DOCUMENT TEXT:
· · · · · · ·

Section 10 of the Consumer Protection Act 1999 makes it illegal to make false claims about goods or services. These claims include the brand, model, endorsements...The list is really long so do check the actual Act if you want to know the full scope of the law.
Generally, if any feature claimed by the vendor is actually not true, it will be an offence under this law. We’ll have run into some of these statements at one point or another: imported from Country P, approved by X Ministry (pyramid schemes LOVE this one), 20% return on investment per month, and so on.
4. Limited edition! While stocks last!! Limited time only!!!
Every now and then you come across an advert that claims their goods are “limited edition” and you should get it “while stocks last”. But some businesses try to be sneaky and say “for a limited time only” without saying until when! For example, if you look at Ikea ads, they state their promotional period clearly.
Original image screencapped from Ikea
Section 15(1) of the Consumer Protection Act 1999 provides that no business can claim that something is “limited” unless there is a pre-determined maximum quantity that is made, or there is a limited time for which the goods are available.
Section 15(2) further requires that businesses state clearly (where applicable):
a) The maximum quantity of goods that will be available
b) The specific time frame for which the goods will be available.
It is a crime to hide this information in Malaysia and Section 25 provides that if found guilty, companies will be fined up to RM250,000 (RM500,000 for repeat offences), and individuals will be fined up to RM100,000 or 3 years of prison or both (RM250,000 and up to 6 years for repeat offences).

· · · · · · ·

PROVIDED DATA:
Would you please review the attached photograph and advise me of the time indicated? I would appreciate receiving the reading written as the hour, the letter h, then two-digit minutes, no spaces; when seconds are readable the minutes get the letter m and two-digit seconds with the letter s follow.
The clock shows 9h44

· · · · · · ·

Write out, word for word, everything in the consumer protection text from "Generally, if any" down to "month, and so on.".

Generally, if any feature claimed by the vendor is actually not true, it will be an offence under this law. We’ll have run into some of these statements at one point or another: imported from Country P, approved by X Ministry (pyramid schemes LOVE this one), 20% return on investment per month, and so on.